Data provided:

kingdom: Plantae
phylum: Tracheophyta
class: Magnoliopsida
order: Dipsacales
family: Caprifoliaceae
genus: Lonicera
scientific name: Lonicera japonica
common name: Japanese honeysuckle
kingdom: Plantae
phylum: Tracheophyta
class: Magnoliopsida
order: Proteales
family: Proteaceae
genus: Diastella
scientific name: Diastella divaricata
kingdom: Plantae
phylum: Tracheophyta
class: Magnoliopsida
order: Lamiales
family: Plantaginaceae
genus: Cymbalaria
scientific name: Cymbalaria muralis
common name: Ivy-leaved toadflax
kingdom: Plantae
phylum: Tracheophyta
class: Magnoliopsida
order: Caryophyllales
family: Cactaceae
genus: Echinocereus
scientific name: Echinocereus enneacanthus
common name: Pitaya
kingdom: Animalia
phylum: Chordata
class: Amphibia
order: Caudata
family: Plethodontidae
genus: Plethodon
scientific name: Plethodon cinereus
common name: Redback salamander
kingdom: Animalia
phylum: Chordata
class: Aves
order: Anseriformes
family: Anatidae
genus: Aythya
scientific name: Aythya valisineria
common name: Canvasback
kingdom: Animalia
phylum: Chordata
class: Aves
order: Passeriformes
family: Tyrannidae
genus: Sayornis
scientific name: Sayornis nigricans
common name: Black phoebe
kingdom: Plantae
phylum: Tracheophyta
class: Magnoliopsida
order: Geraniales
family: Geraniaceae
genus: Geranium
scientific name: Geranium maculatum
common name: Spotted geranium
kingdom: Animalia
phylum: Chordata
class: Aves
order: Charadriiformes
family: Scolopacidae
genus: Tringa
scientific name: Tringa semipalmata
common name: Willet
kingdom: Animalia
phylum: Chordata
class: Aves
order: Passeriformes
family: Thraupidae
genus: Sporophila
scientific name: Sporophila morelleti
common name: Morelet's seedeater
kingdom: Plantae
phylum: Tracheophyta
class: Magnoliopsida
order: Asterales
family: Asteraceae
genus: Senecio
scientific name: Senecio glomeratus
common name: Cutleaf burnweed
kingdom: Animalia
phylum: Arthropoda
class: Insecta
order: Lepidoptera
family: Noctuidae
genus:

Goal:
Please copy everything from the line containing "genus: Aythya" down to the end of the listing, swapping "common name" for "vernacular name" and leaving the rest unchanged.

Task result:
genus: Aythya
scientific name: Aythya valisineria
vernacular name: Canvasback
kingdom: Animalia
phylum: Chordata
class: Aves
order: Passeriformes
family: Tyrannidae
genus: Sayornis
scientific name: Sayornis nigricans
vernacular name: Black phoebe
kingdom: Plantae
phylum: Tracheophyta
class: Magnoliopsida
order: Geraniales
family: Geraniaceae
genus: Geranium
scientific name: Geranium maculatum
vernacular name: Spotted geranium
kingdom: Animalia
phylum: Chordata
class: Aves
order: Charadriiformes
family: Scolopacidae
genus: Tringa
scientific name: Tringa semipalmata
vernacular name: Willet
kingdom: Animalia
phylum: Chordata
class: Aves
order: Passeriformes
family: Thraupidae
genus: Sporophila
scientific name: Sporophila morelleti
vernacular name: Morelet's seedeater
kingdom: Plantae
phylum: Tracheophyta
class: Magnoliopsida
order: Asterales
family: Asteraceae
genus: Senecio
scientific name: Senecio glomeratus
vernacular name: Cutleaf burnweed
kingdom: Animalia
phylum: Arthropoda
class: Insecta
order: Lepidoptera
family: Noctuidae
genus:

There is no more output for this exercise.